* TASK TO COMPLETE *
Transcribe the data in full; each line must match exactly.

* EXTRACTED DATA *
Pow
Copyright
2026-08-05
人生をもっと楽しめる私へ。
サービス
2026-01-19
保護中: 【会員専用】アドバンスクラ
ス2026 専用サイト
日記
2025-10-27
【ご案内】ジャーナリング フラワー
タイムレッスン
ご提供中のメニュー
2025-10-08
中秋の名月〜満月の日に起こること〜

* EXERCISE ANSWER *
Pow
Copyright
2026-08-05
人生をもっと楽しめる私へ。
サービス
2026-01-19
保護中: 【会員専用】アドバンスクラ
ス2026 専用サイト
日記
2025-10-27
【ご案内】ジャーナリング フラワー
タイムレッスン
ご提供中のメニュー
2025-10-08
中秋の名月〜満月の日に起こること〜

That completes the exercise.